Bert Wilkinson, Gleaner Writer
Georgetown, Guyana:
For as long as she can remember, Sheila Singh and her relatives have voted for the East Indian-dominated People's Progressive Party (PPP).
"My family loved Cheddi Jagan. He was a good man, but I am not sure about dem people running the country now. I want change, but going to make up me mind on Monday."
A pool of 492,000 eligible voters from a national population of a mere 730,000 go to the polls in the regional and general elections to elect a new five-year government tomorrow.
For Ms. Singh, a pensioner, gangland violence, the influence of the drugs trade and money laundering, the lack of jobs for her grandchildren and lingering tensions between Indians and the Afro population have become too burdensome for her to describe life as sweet in Caricom's largest member state.

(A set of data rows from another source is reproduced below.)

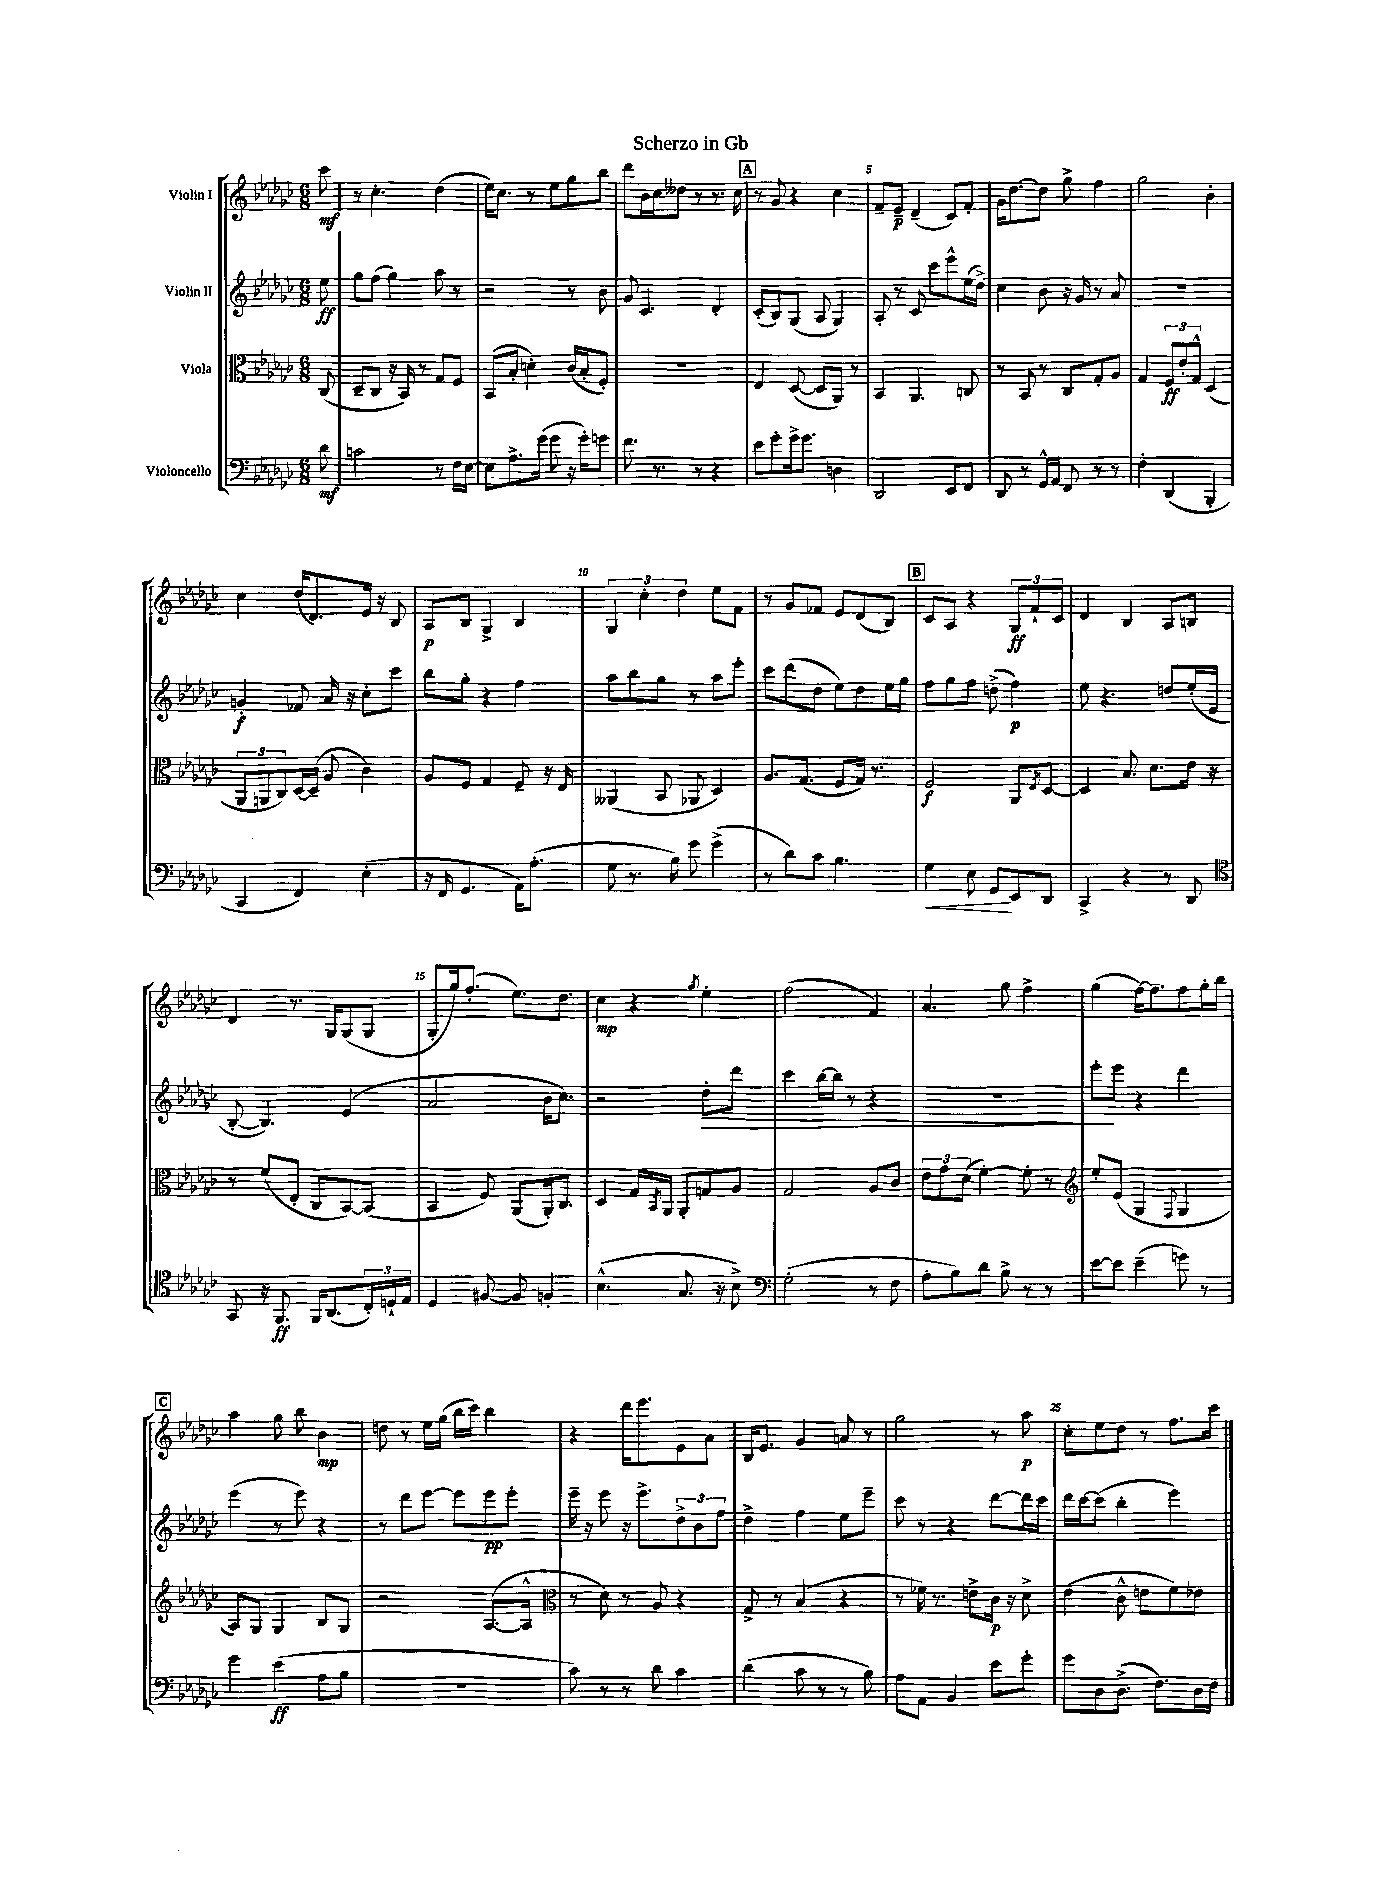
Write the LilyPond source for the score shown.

\header { title = "Scherzo in Gb" }
<<
\new StaffGroup <<
\new Staff = "s0" \with { instrumentName = "Violin I" } {
    \clef treble \key ges \major \numericTimeSignature \time 6/8 \partial 8
    ces'''8\mf |
    r8 ces''4.-. des''4( |
    ees''16) ces''8. r8 ees''8 ges''8 bes''8 |
    des'''8 bes'16 ces''16 deses''8 r8 r8. ces''16 |
    \mark \markup { \box "A" } r8 ges'8 r4 ces''4 |
    f'8-- ees'8--\p des'4--( ces'8) f'8-. |
    ges'16 des''8.~ des''8 ges''8-> f''4 |
    ges''2 bes'4-. |
    ces''4 des''16( des'8.) ees'16 r16 bes8 |
    aes8\p bes8 ges4-> bes4 |
    \tuplet 3/2 { ges4 ces''4-. des''4 } ees''8 f'8 |
    r8 ges'8 fes'8 ees'8 des'8( bes8) |
    \mark \markup { \box "B" } ces'8 aes8 r4 \tuplet 3/2 { ges8\ff f'8-! ces'8 } |
    des'4 bes4 aes8 b8 |
    des'4 r8. ges16 ges8( ges8 |
    ges8-. ges''16) f''8.-.( ees''8.) des''8. |
    ces''4\mp r4 \acciaccatura { ges''8 } ees''4-. |
    f''2( f'4) |
    aes'4. ges''8 f''4-> |
    ges''4( f''16~) f''8.-- f''8 ges''16-. bes''16 |
    \mark \markup { \box "C" } aes''4 ges''8 bes''8 bes'4\mp |
    d''8 r8 ees''16 ges''16( bes''16 ces'''16) bes''4 |
    r4 des'''16 ees'''8. ees'8 aes'8 |
    bes16 ees'8. ges'4 a'8 r8 |
    ges''2 r8 aes''8\p |
    ces''8-. ees''8 des''8 r8 f''8. ces'''16 \bar "|." |
}
\new Staff = "s1" \with { instrumentName = "Violin II" } {
    \clef treble \key ges \major \numericTimeSignature \time 6/8 \partial 8
    ees''8\ff |
    ges''8 f''8( ges''4) aes''8 r8 |
    r2 r8 bes'8 |
    ges'8 ces'4. des'4-. |
    \mark \markup { \box "A" } ces'8-.( bes8) ges8( aes8 ges4) |
    aes8-. r8 ces'8 ces'''8 ees'''8-^ ees''16( des''16->) |
    ces''4 bes'8 r16 ges'16 r8 aes'8 |
    R2. |
    g'4-.\f fes'8 aes'16 r16 ces''8-. ces'''8 |
    bes''8 ges''8-. r4 f''4 |
    aes''8 bes''8 ges''8 r8 aes''8 ees'''8-. |
    ces'''8 des'''8( des''8 ees''8) des''8 ees''16 ges''16 |
    \mark \markup { \box "B" } f''8 ges''8 f''8 d''8->( f''4\p) |
    ees''8 r4. d''8 ees''16-.( ees'16 |
    bes8~-. bes4.) ees'4( |
    aes'2 bes'16 ces''8.) |
    r2 des''8-.\> des'''8 |
    ces'''4 bes''16~ bes''16 r8 r4 |
    R2. |
    ees'''8-.\! ees'''8 r4 des'''4 |
    \mark \markup { \box "C" } ees'''4( r8 ees'''8) r4 |
    r8 des'''8 ees'''8~ ees'''8 ees'''8\pp ees'''8-. |
    ees'''16-- r16 ees'''8 r16 ees'''8.-> \tuplet 3/2 { des''8-> bes'8 f''8 } |
    des''4-> f''4 ees''8 ees'''8-- |
    ces'''8 r8 r4 des'''8~ des'''16 ces'''16 |
    des'''16 ces'''16~ ces'''8( bes''4-. ees'''4) \bar "|." |
}
\new Staff = "s2" \with { instrumentName = "Viola" } {
    \clef alto \key ges \major \numericTimeSignature \time 6/8 \partial 8
    ces8( |
    des8-- ces8 r16 bes,16) r8 ges8 f8 |
    bes,8( bes8-. d'4-.) ces'16( bes16-. f8-.) |
    R2. |
    \mark \markup { \box "A" } ees4 des8~( des8 aes,8) r8 |
    bes,4 aes,4. c8 |
    r8 bes,8 r8 ces8 ges8-. aes8 |
    ges4 \tuplet 3/2 { f8\ff ees'8-. ges8-^ } des4( |
    \tuplet 3/2 { aes,8 a,8 ces8) } des16~ des16--( aes8 ces'4) |
    aes8 f8 ges4 f8-- r16 ees16 |
    aeses,4( bes,8 aes,8 des4) |
    aes8. ges8.( f8 ges16) r8. |
    \mark \markup { \box "B" } f2\f aes,8 \acciaccatura { ees8 } des8~ |
    des4 bes8. des'8. ees'16 r16 |
    r8 f'8( ees8-. ces8 bes,8~) bes,8( |
    bes,4 f8) aes,8( aes,16-.) ces8. |
    des4 ges16 \acciaccatura { bes,8 } aes,16 aes,8-. g8 aes8 |
    ges2 aes8 ces'8 |
    \tuplet 3/2 { ees'8 ges'8 des'8( } f'4~-.) f'8-. r8 |
    \clef treble ees''8-. ees'8( ges4 \appoggiatura { f8 } ges4 |
    \mark \markup { \box "C" } aes8) ges8 ges4 bes8 ges8 |
    r2 aes8.~( aes16-^ |
    \clef alto r8 des'8) r8 aes8 r4 |
    ges8-> r8 bes4( r4 |
    r8 fes'16) r8. e'8-> ces'16\p r16 des'8-> |
    ees'4( ces'8-^ e'8 f'8) ees'8 \bar "|." |
}
\new Staff = "s3" \with { instrumentName = "Violoncello" } {
    \clef bass \key ges \major \numericTimeSignature \time 6/8 \partial 8
    des'8\mf |
    c'2 r8 f16 ees16~ |
    ees8 aes8.-> ges'16( ges'8 r16 ges'16-.) g'8 |
    f'8. r8. r8 r4 |
    \mark \markup { \box "A" } ees'8 ges'8-. ges'16-> ges'8. d4 |
    des,2 ees,8 f,8 |
    des,8 r8 ges,16-^ aes,16 f,8 r8 r8 |
    f4-. des,4( bes,,4-. |
    ces,4 f,4) ees4-.( |
    r16 f,16 ges,4. aes,16) aes8.-.( |
    ges8 r8. bes16) ges'8 ges'4->( |
    r8 des'8) ces'8 bes4. |
    \mark \markup { \box "B" } ges4\< ees8 ges,8\! ees,8 des,8 |
    ces,4-> r4 r8 des,8 |
    \clef tenor ges,8 r16 f,8.\ff f,16 aes,8.( \tuplet 3/2 { ces16-.) d16-! ees16 } |
    des4 fis8~ fis8 f4-. |
    bes4.-^( ges8. r16 bes8->) |
    \clef bass ges2-.( r8 f8 |
    aes8-. bes8) des'8 bes8-> r8 r8 |
    ees'8~ ees'8 ees'4--( g'8) r8 |
    \mark \markup { \box "C" } ges'4 ees'4\ff( aes8 bes8 |
    R2. |
    ces'8) r8 r8 des'8 ces'4 |
    des'4( ces'8 r8 r8 bes8) |
    aes8 aes,8 bes,4 ees'8 ges'8-. |
    ges'8 des8 des8.->( f8.) des16 f16 \bar "|." |
}
>>
>>
\layout { \context { \Score \override BarNumber.break-visibility = ##(#f #t #t) barNumberVisibility = #(every-nth-bar-number-visible 5) } }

Residents stock up on food
"Me go see how things go on Monday," she said as Guyanese swarmed open-air and supermarkets on the weekend to stock up on food and basic supplies in case there is an outbreak of violence that has been the case with several elections since the 1960s.
Ten parties will fight for 65 seats in Parliament, but only three of them are seen to be in with a chance of winning: the PPP of incumbent economist President Bharrat Jagdeo, 43; the main opposition Afro-supported People's National Congress (PNC) of attorney Robert Corbin, 56; and, the upstart nine-month-old multiracial Alliance For Change (AFC) of 39-year-old attorney Raphael Trotman.
The AFC is widely known to have the backing of Washington and rich businessmen in the diaspora.
Others like the Justice For All Party (JFAP) of television station owner Chandra Narine Sharma, the GAP-Roar combination of businessman Paul Hardy and intellectual Ravi Dev and The United Force (TUF) of affable Tourism Minister Manzoor Nadir are expected to pick up seats. The others are seen as mere political passengers.
Barring the JFAP and the AFC, all the others had seats in the previous parliament dissolved in early May.
Polls show that the PPP is ahead in the race even though the PNC and the AFP have been making spectacular gains among undecided voters and those who say they have had enough of runaway corruption and their discomfort with the closeness of the PPP leadership to the drugs trade.
Polls close at 6:00 p.m. tomorrow . Armoured police cars are already out in force and Jagdeo says the military will be on the streets. He is pleased that speakers have stayed away from race, religious and other contentious issues saying this offers hope for a new political dispensation.